Music of Princes

Apparently the writer Paul Bowles left behind a treasure trove of reel-to-reel-tapes he made of native Moroccan music, including the sounds of Tangier at dawn as the city started to wake and come to prayer.

When a goose flies near enough for you to hear it it sounds like linen bedsheets are being snapped in order to take out the wrinkles, or a towel so large it takes two people to fold.

The average number of words in a sentence constructed by Henry James is thirty-five, enough time for a reader to take up residence in it.

I once knew a man who was making a list of the things he couldn't listen to. The sound of geese flying didn't make the list, but the sound of the German woman who lived next-door and screamed at her children did. When her screaming got to him he'd take long trips to the countryside, wander around under the redwoods for some peace and quiet. While he was gone phone calls piled up on his answering machine, but he swore he only listened to the erased messages.

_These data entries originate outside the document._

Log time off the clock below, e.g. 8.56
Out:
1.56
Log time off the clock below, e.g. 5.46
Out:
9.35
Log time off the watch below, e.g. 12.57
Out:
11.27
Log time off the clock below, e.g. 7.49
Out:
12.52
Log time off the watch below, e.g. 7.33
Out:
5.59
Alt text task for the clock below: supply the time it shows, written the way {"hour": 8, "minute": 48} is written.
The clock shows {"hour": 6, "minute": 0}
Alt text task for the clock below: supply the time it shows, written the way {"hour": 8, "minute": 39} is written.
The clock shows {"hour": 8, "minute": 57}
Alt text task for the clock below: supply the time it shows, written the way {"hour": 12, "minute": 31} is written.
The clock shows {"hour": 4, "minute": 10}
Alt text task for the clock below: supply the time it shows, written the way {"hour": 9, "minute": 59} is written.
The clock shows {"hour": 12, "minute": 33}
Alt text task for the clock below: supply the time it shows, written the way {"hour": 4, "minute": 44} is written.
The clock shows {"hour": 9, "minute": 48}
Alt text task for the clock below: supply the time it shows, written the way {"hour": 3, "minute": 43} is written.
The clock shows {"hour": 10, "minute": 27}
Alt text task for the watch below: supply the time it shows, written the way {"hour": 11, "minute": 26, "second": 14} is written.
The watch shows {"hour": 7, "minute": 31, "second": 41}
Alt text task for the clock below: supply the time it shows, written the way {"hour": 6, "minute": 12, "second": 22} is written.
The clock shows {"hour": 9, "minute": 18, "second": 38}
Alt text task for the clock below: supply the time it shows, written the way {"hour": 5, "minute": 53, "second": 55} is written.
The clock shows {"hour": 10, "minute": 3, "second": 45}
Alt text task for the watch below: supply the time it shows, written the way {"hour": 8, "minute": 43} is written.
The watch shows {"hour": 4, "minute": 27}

I'm sorry now that I didn't know the music of Prince, though it's just like me not to have known it; I was absent from his life and he was absent from mine. I stayed true to myself this way, by not knowing his music, as he stayed true to his own life, making music that didn't matter whether I heard it or not. Not having heard Prince's music, I heard instead the music of his absence, how much he meant to people who had heard it and how much they would miss him.

A guy like Prince could be the kind of guy who shows up to watch his own funeral, like Huck Finn.